When LLBLGen Pro for .NET 2.0 arrives we can hopefully stop using the CustomSerializer class that is now generated into the HelperClasses folder by our modified adapter templates. But if the BinarySerializer in 2.0 is as slow as the 1.1 version (for large object graphs) it would be nice to have some kind of specialized serialization code in upcoming versions of LLBLGen Pro.
Regards,
Tomas Sondén
Joined: 06-Sep-2005
I thought the general performance penalty of serialization had to do mostly with the time required to generate the app-object specifc DLL's at run-time. There are extra bytes using XML format, but it always seems that the primary driver of horrific times is the DLL generation, not so much the inefficiency of one format over another.
Doug_Hettinger wrote:
I thought the general performance penalty of serialization had to do mostly with the time required to generate the app-object specifc DLL's at run-time. There are extra bytes using XML format, but it always seems that the primary driver of horrific times is the DLL generation, not so much the inefficiency of one format over another.
That's the case with XML serialization using the XmlSerializer. This is about binary serialization, which is done by the binary formatter (or your own ).
Sonden: great code!
Joined: 06-Sep-2005
That fact does make the times reported in the thread especially attrocious. Hard to believe it could be so slow - especially compared to another high-level mechansim such as a DataReader or whatever it was that was the subject of comparion.
Doug_Hettinger wrote:
That fact does make the times reported in the thread especially attrocious. Hard to believe it could be so slow - especially compared to another high-level mechansim such as a DataReader or whatever it was that was the subject of comparion.
Well, the amount of data of a hierarchical object graph is not necessarily bigger in memory, but because there are a lot of different objects, albeit small, per entity, this eats up a lot of space in the serialized data, as every object gets its own reference.

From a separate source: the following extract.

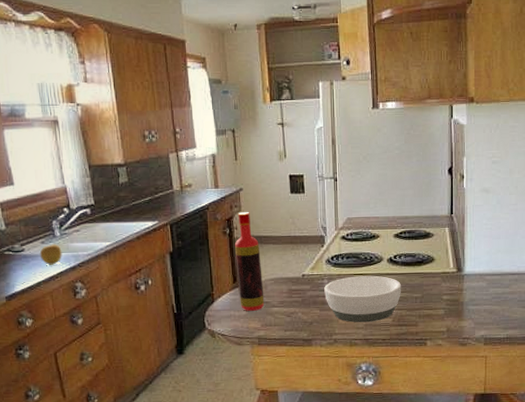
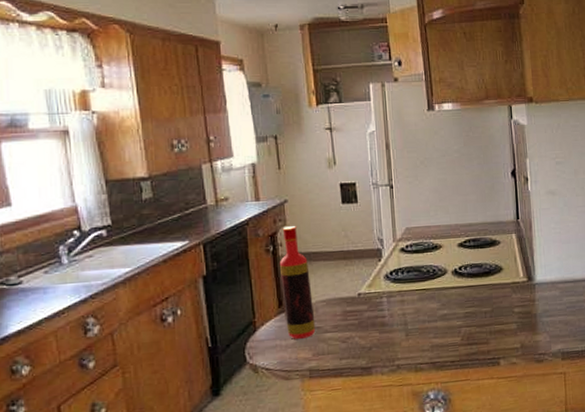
apple: present [39,244,62,265] -> none [41,273,70,299]
bowl: present [324,275,402,323] -> none [383,290,470,345]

A lot of this is meta-data, which can be re-created when you reconstruct the graph during deserialization. Though currently that's not the case.
For 2.0 I'm considering a remoting formatter which takes care of this, or other ways to drastically limit the # of data serialized during binary serialization. The dataset does the same thing: it packs all its data in a single block and serializes that. I leave it to the binary formatter, but it's perhaps better to do it myself. Though it's not simple.